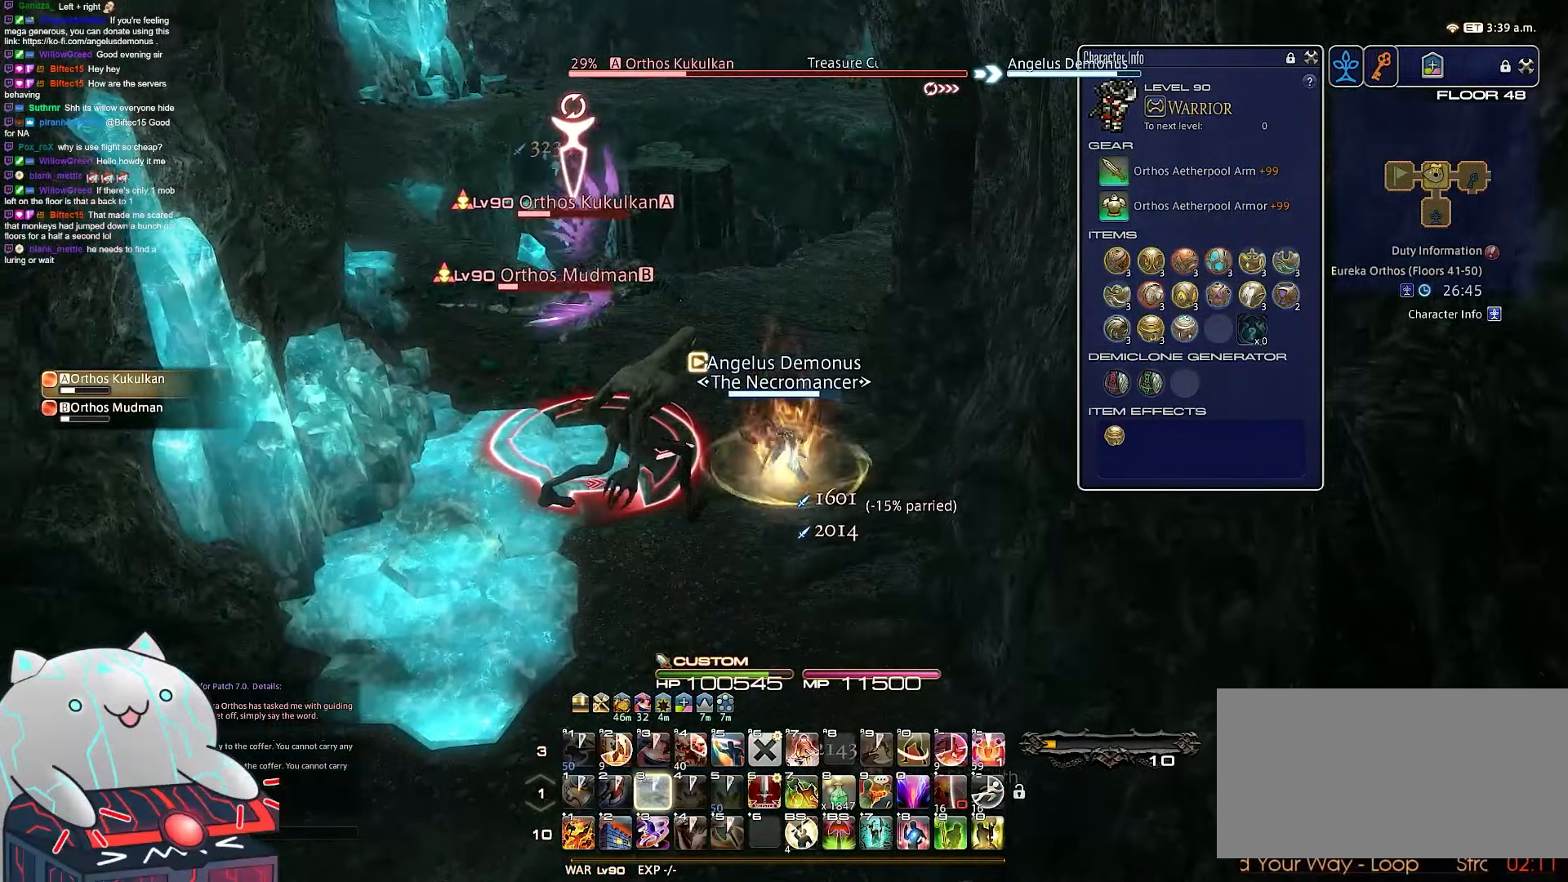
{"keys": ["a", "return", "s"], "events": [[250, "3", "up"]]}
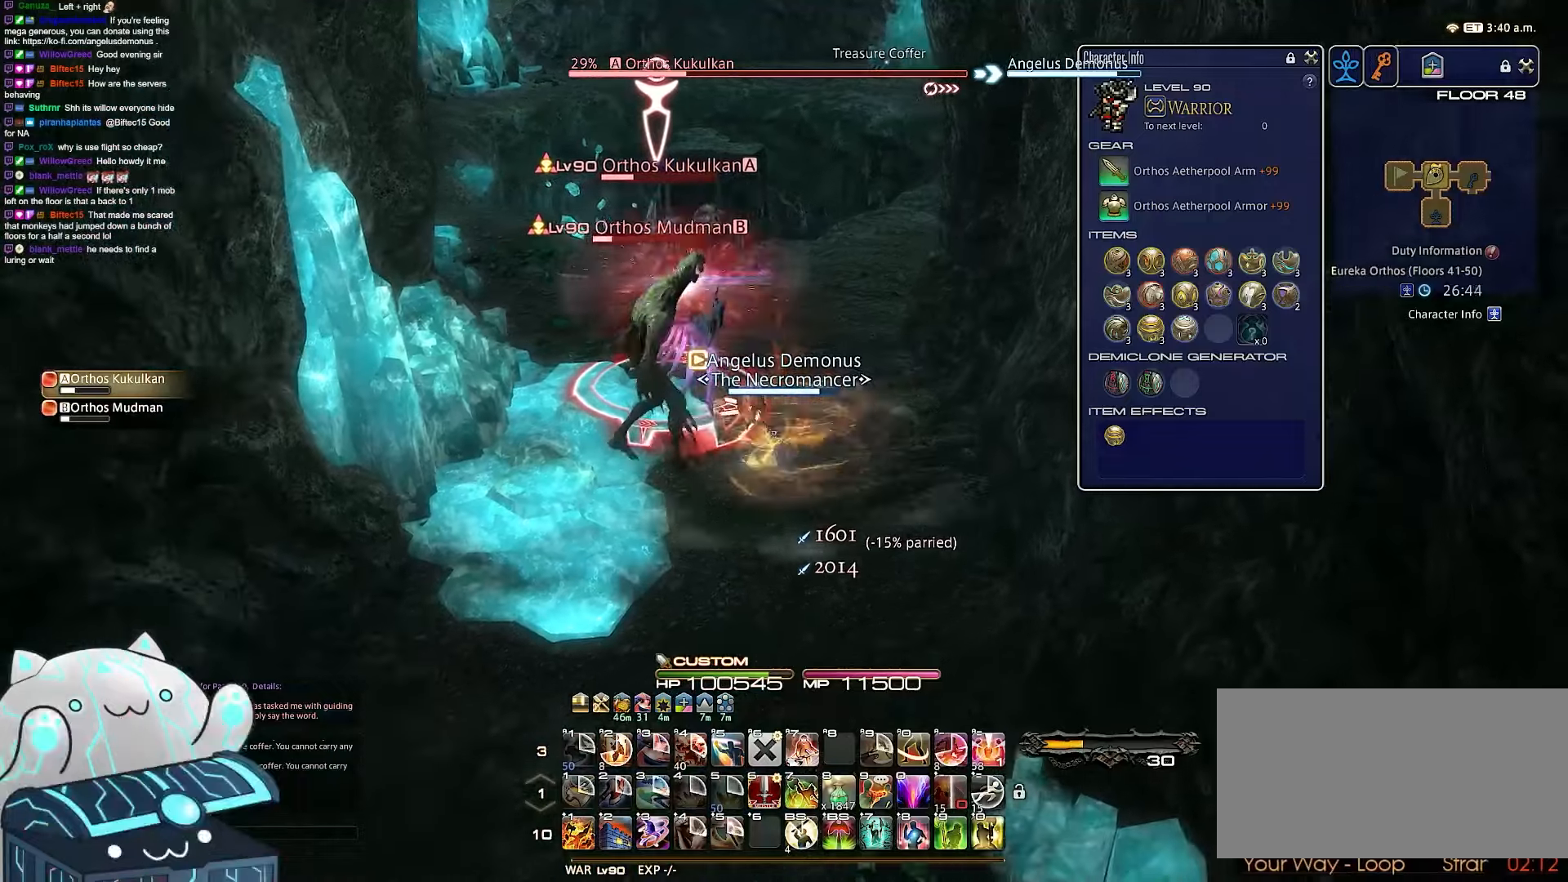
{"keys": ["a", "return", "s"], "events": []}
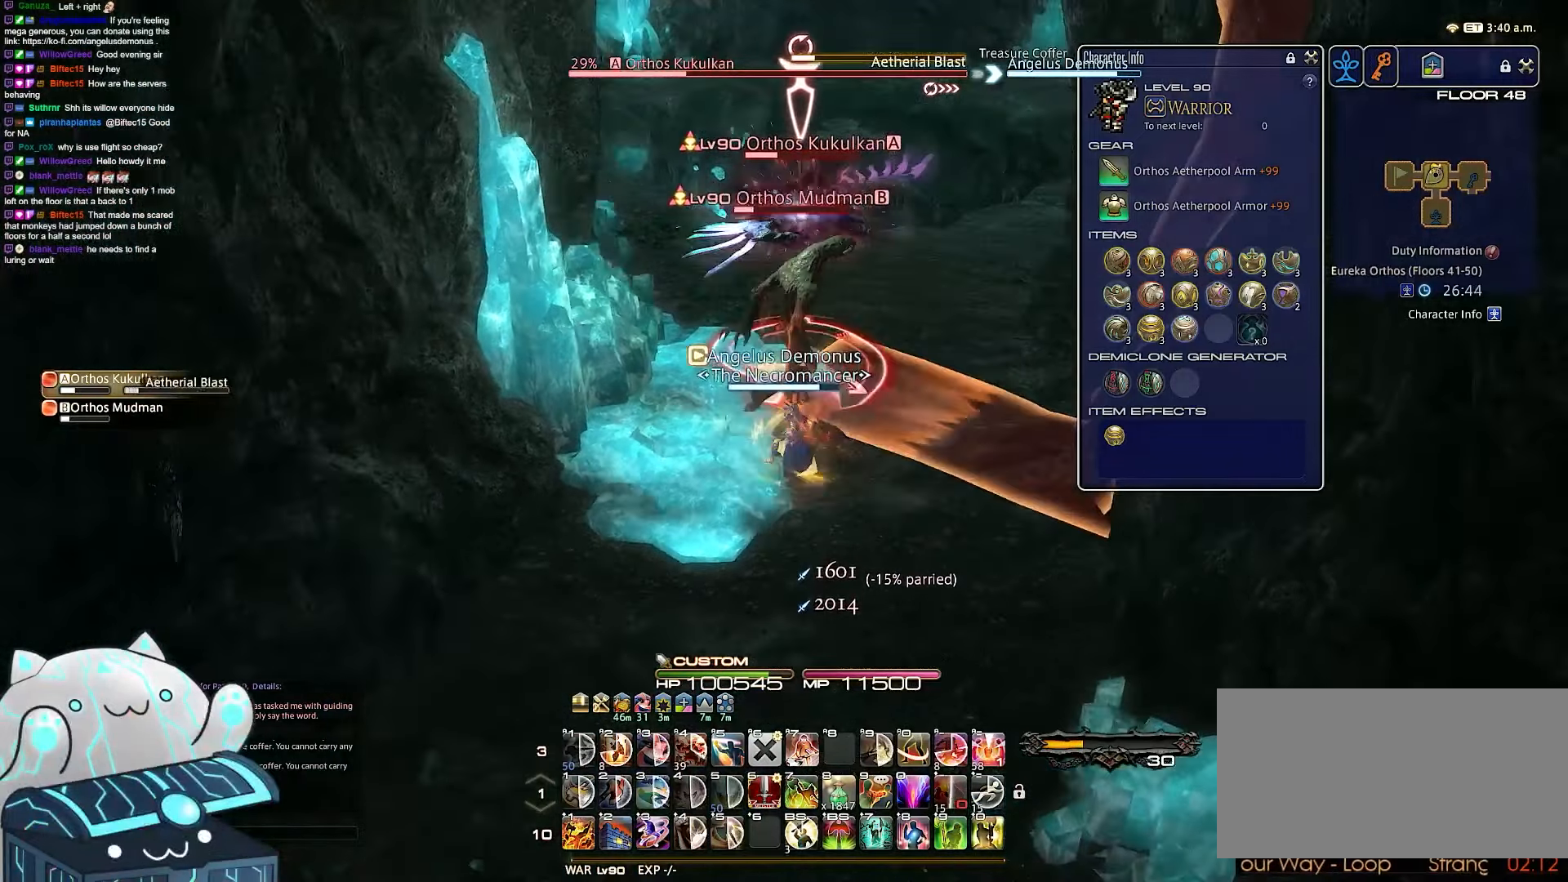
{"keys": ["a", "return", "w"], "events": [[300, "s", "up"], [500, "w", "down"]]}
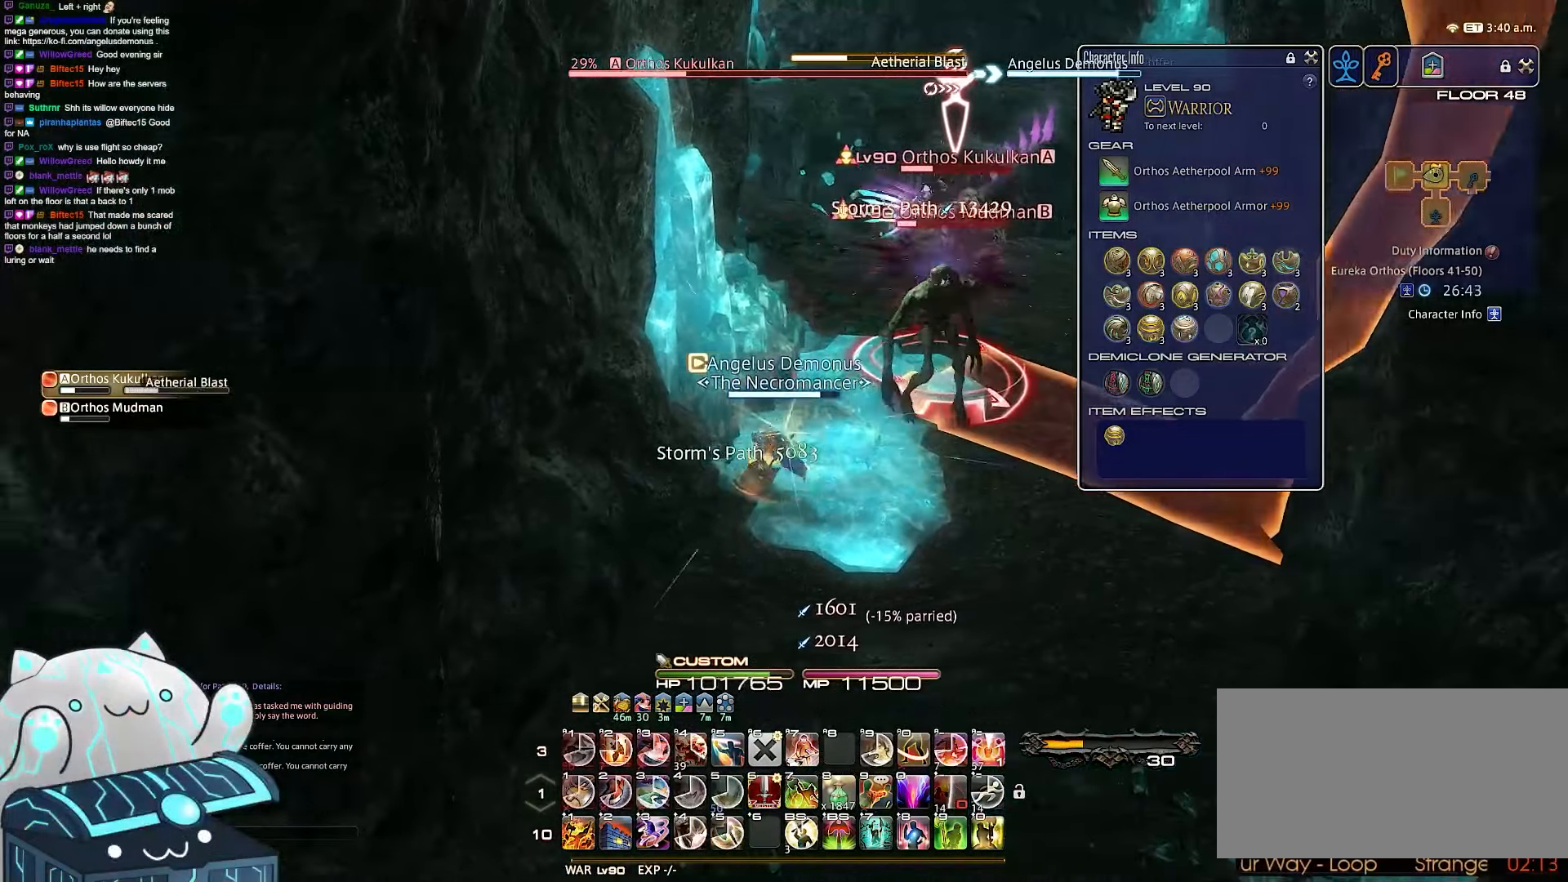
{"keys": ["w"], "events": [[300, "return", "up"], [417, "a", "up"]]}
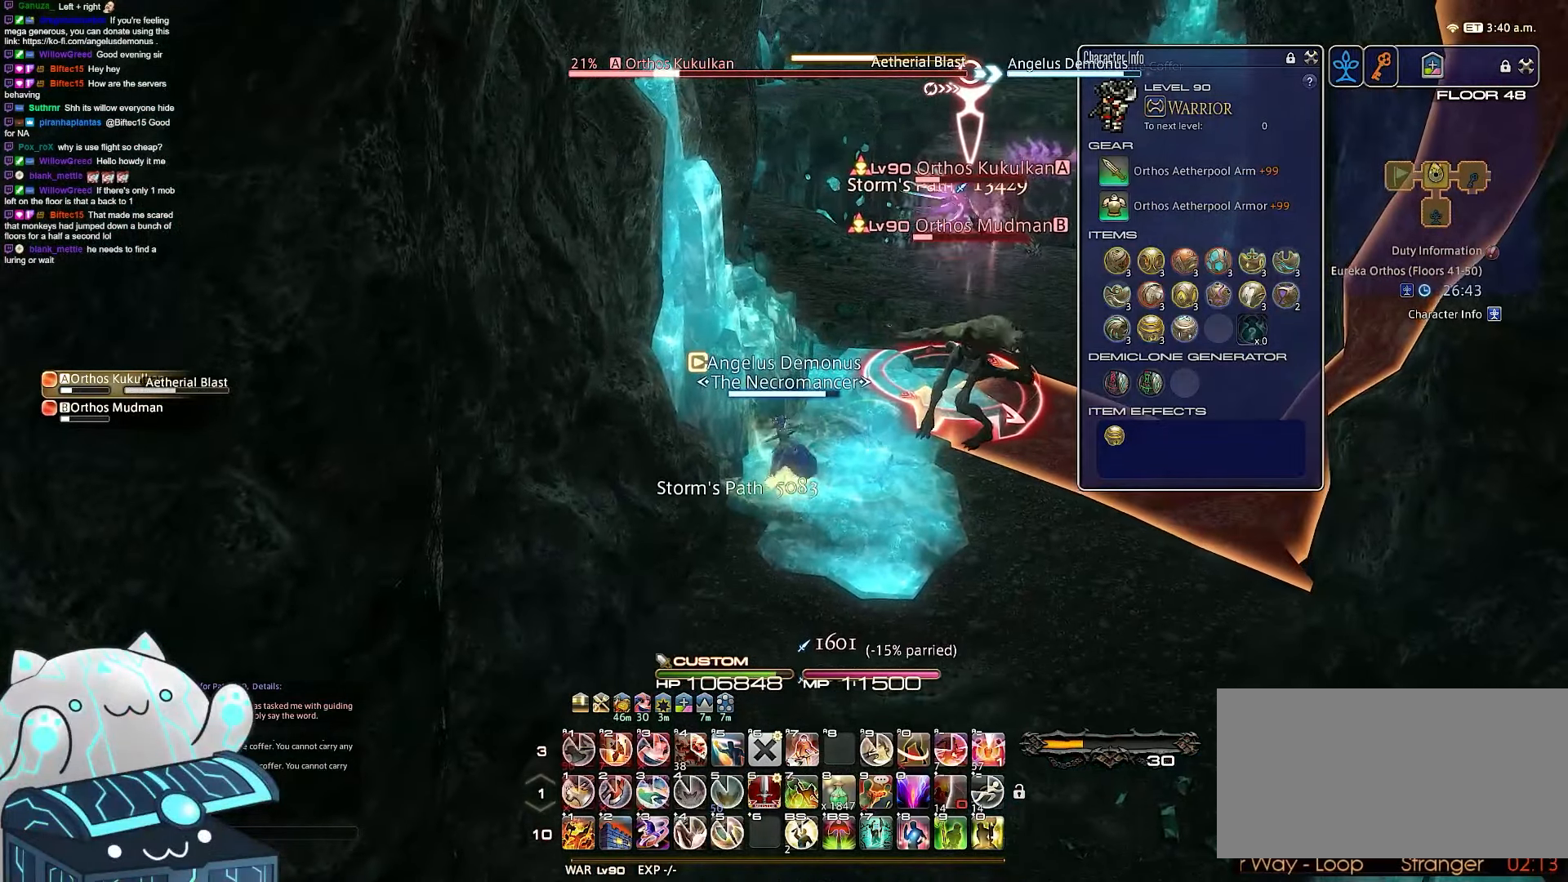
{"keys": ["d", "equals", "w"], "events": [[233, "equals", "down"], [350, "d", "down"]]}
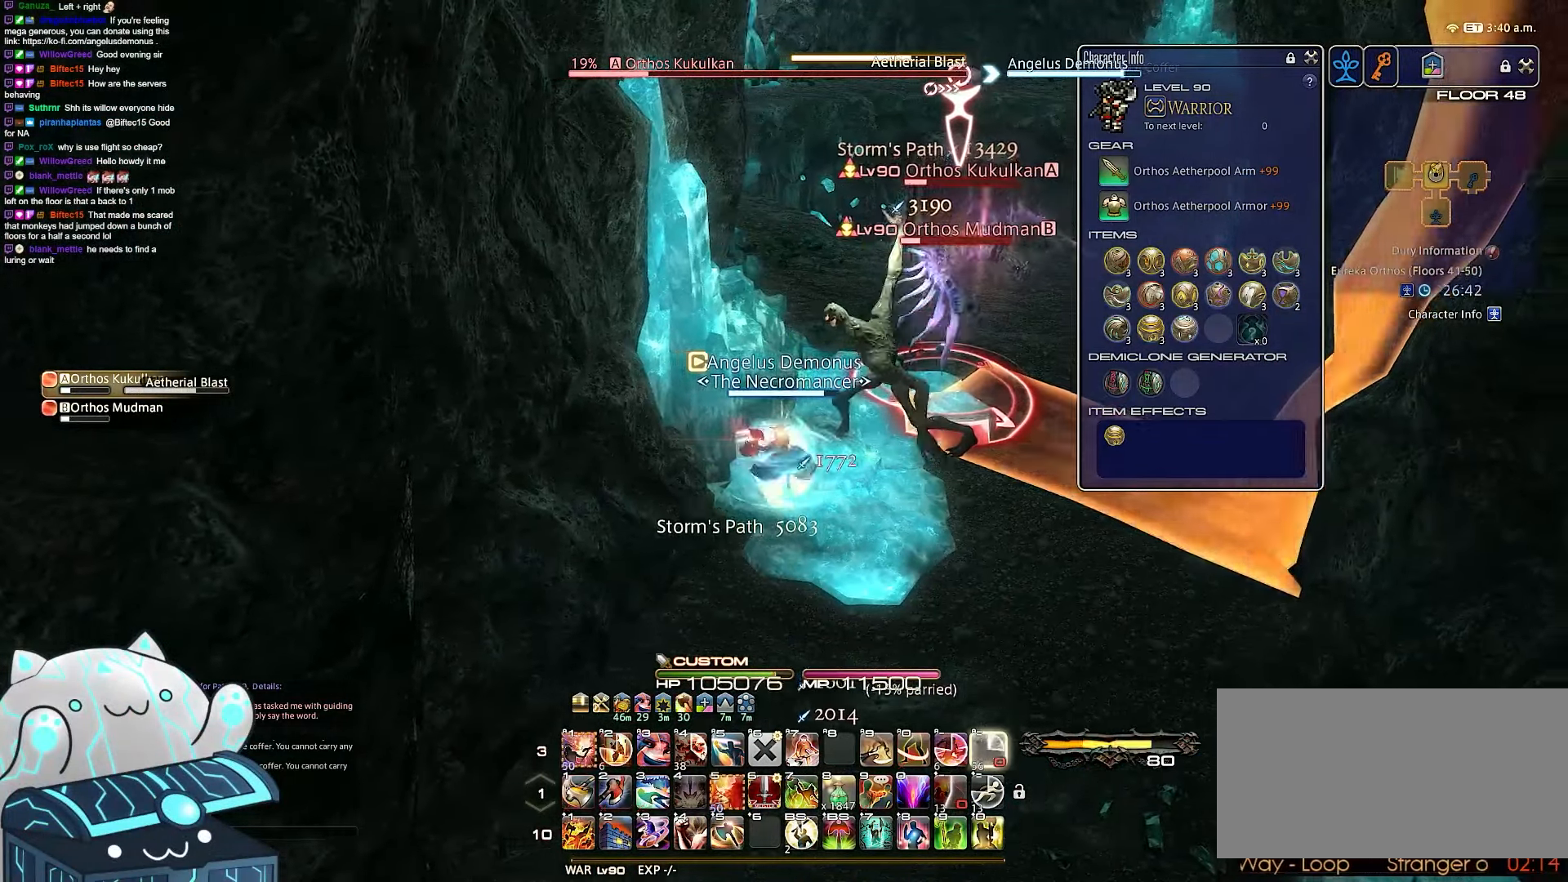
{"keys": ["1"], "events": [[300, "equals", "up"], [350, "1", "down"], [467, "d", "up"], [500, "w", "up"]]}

== == ==

→ WORK ORDER: Using the entries above, state the number of lines that include "return". Add nothing else.

→ RESPONSE BOX: 4